▶ _RECORDED DATA_
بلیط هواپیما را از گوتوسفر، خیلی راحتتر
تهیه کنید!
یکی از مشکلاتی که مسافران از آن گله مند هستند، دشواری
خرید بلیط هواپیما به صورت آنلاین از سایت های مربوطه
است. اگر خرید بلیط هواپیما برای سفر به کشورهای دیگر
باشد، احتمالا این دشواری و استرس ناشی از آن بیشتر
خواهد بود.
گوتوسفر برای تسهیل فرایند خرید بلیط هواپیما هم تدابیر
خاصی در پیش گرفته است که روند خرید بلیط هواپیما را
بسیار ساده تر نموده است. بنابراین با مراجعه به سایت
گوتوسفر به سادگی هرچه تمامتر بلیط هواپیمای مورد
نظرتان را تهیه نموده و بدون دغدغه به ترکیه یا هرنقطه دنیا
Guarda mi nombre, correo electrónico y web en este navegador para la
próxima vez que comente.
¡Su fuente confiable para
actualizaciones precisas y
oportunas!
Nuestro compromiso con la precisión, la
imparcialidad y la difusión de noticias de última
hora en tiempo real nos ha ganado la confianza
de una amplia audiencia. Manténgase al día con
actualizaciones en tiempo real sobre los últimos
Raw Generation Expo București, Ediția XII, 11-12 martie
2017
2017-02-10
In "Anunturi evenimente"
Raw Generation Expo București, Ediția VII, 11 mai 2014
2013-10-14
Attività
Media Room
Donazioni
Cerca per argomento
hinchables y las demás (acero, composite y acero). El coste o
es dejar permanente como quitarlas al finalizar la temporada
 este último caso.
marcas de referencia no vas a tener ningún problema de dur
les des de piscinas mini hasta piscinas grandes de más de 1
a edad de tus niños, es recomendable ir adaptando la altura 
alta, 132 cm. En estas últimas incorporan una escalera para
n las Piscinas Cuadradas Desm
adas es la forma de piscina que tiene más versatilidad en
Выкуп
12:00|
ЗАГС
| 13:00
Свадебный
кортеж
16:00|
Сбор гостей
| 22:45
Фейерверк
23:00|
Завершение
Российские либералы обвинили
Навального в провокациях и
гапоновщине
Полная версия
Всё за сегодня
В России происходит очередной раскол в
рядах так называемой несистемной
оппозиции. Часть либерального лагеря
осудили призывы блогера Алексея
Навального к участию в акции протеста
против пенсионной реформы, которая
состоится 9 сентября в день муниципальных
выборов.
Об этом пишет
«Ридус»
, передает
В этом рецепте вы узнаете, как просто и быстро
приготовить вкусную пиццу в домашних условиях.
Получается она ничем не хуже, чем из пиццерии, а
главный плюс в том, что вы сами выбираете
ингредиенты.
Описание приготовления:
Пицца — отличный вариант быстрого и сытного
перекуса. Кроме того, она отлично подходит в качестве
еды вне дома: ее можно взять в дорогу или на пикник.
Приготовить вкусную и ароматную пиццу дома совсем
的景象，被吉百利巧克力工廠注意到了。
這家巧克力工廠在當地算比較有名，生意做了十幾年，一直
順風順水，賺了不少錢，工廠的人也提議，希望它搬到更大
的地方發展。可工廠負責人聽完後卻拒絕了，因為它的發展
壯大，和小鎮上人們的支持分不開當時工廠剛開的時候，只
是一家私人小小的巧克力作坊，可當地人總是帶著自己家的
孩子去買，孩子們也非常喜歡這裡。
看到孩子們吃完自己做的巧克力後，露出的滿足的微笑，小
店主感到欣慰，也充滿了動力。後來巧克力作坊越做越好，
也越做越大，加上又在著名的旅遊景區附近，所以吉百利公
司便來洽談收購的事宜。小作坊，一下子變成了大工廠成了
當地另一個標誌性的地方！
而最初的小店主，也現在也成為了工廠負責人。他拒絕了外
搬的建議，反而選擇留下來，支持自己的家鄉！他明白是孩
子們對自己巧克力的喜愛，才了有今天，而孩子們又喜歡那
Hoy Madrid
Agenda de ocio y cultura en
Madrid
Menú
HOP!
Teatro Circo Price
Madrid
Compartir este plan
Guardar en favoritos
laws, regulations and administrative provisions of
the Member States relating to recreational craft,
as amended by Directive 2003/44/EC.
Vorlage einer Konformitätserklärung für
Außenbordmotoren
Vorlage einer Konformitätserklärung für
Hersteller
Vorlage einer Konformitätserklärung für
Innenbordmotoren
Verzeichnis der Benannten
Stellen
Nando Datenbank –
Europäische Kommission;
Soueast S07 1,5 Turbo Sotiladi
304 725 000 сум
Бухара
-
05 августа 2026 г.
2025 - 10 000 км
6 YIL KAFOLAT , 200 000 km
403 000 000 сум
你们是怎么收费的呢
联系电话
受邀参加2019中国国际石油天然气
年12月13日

▶ _YOUR INSTRUCTIONS_
Work out how many lines in this material include the word "Expo", and reply with that number alone.

▶ _ANSWER SECTION_
2